Ugh, I'm disappointed too.
I've waded into this debate many times so I'll try to avoid getting massively sucked in. But when a woman changes her name to her husband's, it is unequal - how on earth can it not be? One person's name gets to stay and be the name of the family. One gets ditched.
However much the woman feels she is, or in fact is, making a free choice, when she does that she is reflecting and perpetuating the deep-seated, often not necessarily even conscious, idea that men are more important. She doesn't have to consciously think men are more important. Whatever she thinks, that is the message she's sending - to her sons or daughters, to her pupils, to her colleagues, everyone.
And that is how the message of inequality gets passed on (among a million other ways). Why does that matter? Because deep down inside men and women, that inequality of value is what allows other, worse, less symbolic, more real inequalities to perpetuate. Like the shocking levels of male on female DV and abuse, boys' attitude to rape, unequal pay, unequal shares of housework etc etc that hold women back, hurt women, keep women in their place. Those things happen because more value is placed on men and deep down men and women know that, and that is what feminism should fight. If you are a feminist I don't see how you can be happy with perpetuating that unequal message, however symbolically.
If that wasn't the case, and it was 50-50 men taking women's names too, I wouldn't think it was sexist (though I personally think changing your name is a ridiculous, pointless and outdated hassle and something I would never do).
But it's not like that, is it. It's almost exclusively women who do it.
And it's often not a free choice anyway. Women often do it because they are worried about being seen as strident ballbreaking feminists, because of pressure from family, because their groom mopes and complains if they propose not doing it. I've seen strong, professional women who would do better to keep their names cave into that pressure, even when they didn't really want to. No, that's not coercion or force, but it's not a fair, free choice either when that pressure doesn't apply in the other direction.
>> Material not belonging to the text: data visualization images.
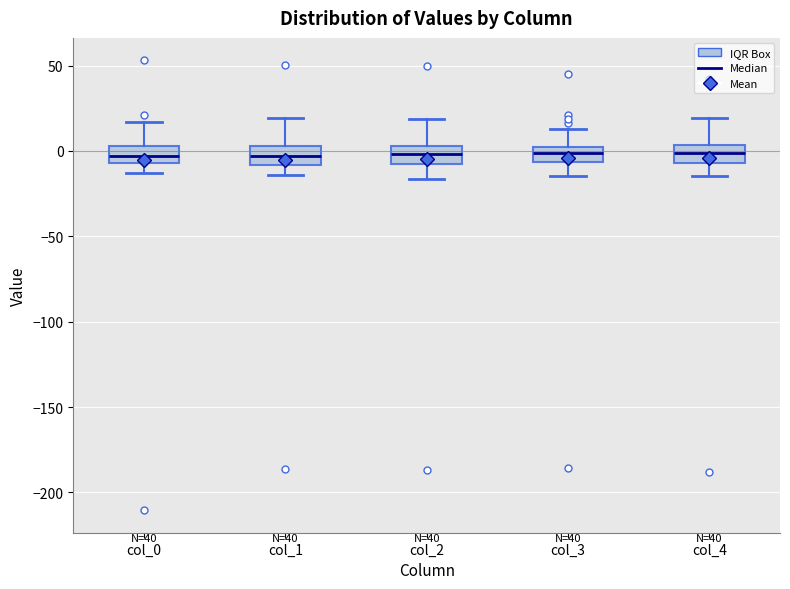

Reading left to right, transcribe this box plot: for each box, give where its median line is, the range the box spans, and where its two whiskers end, as read against the y-axis. The values are not printed on the chart, so give them approximately, as read against the axis.

col_0: median -5 (inside the box), box -5 to 5, whiskers -15 to 15
col_1: median -5, box -10 to 5, whiskers -15 to 20
col_2: median 0, box -10 to 5, whiskers -15 to 20
col_3: median 0, box -5 to 5, whiskers -15 to 15
col_4: median 0, box -5 to 5, whiskers -15 to 20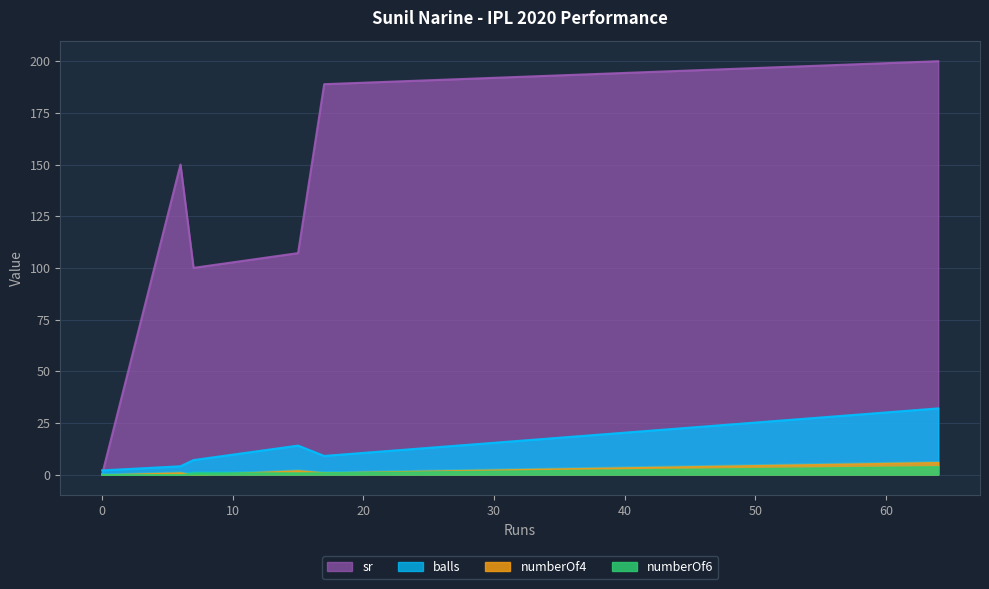

How many intersections are there between numberOf4 and numberOf6?

1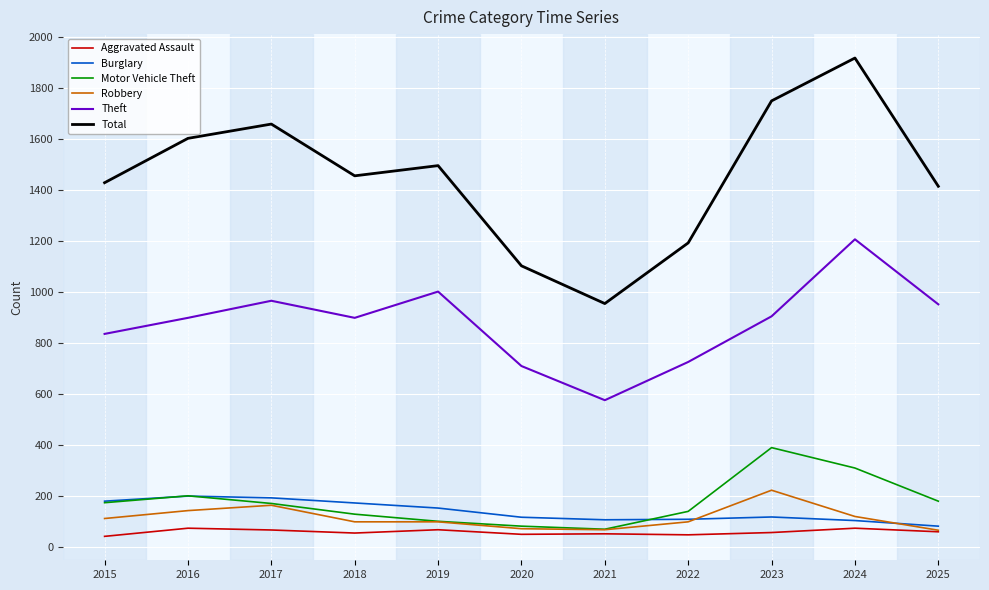

How many lines are shown in the chart?

6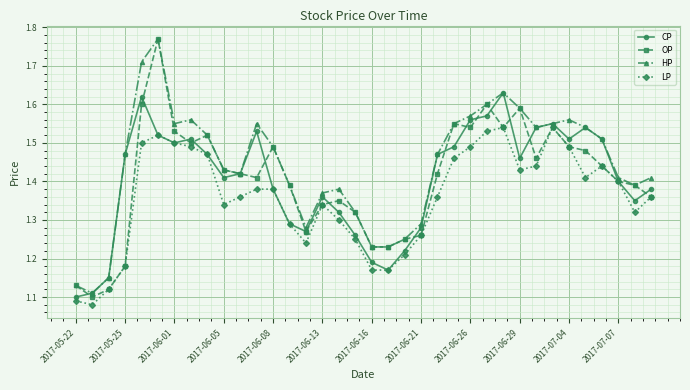

Which series has the largest total across all categories?

HP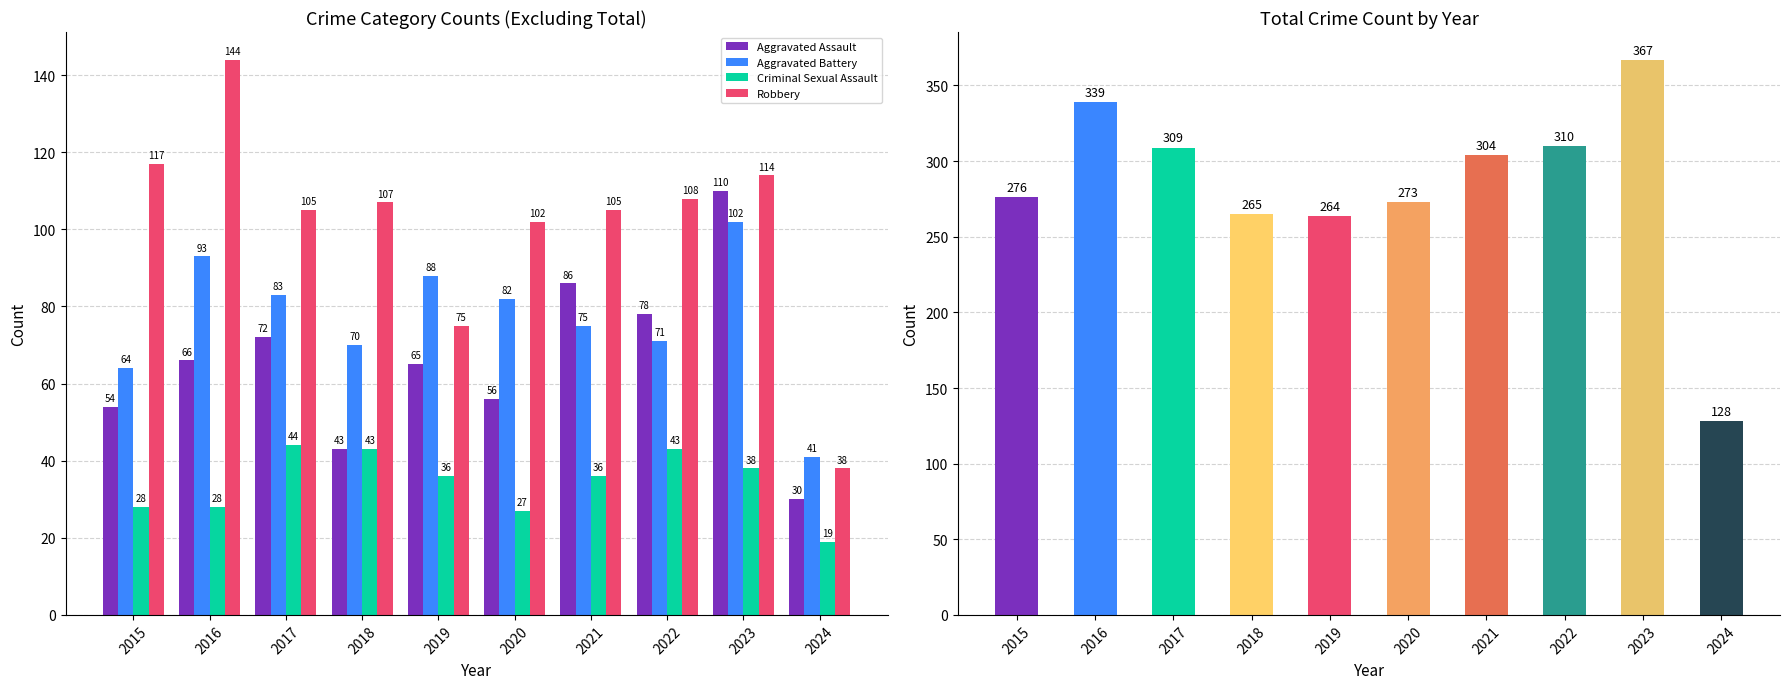

Reading left to right, list all the values displayed in this chart.

Aggravated Assault: 54	66	72	43	65	56	86	78	110	30
Aggravated Battery: 64	93	83	70	88	82	75	71	102	41
Criminal Sexual Assault: 28	28	44	43	36	27	36	43	38	19
Robbery: 117	144	105	107	75	102	105	108	114	38
Total: 276	339	309	265	264	273	304	310	367	128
If it doesn't matter, ask yourself what percentage of men you know would be happy to do it, and why that percentage is so small? If it doesn't matter, ask yourself if it would be OK if every time a black person married a white person, it was traditional and expected for the black person to take the white person's name, because traditionally white people held all the power, and 90% of black people just happily went along with that? Would they do that?
Of course it matters and IMO she is doing us all a disservice by sending out an unequal message. Of course it's her "choice". But feminism does not equal any old choice. Feminism is about equality.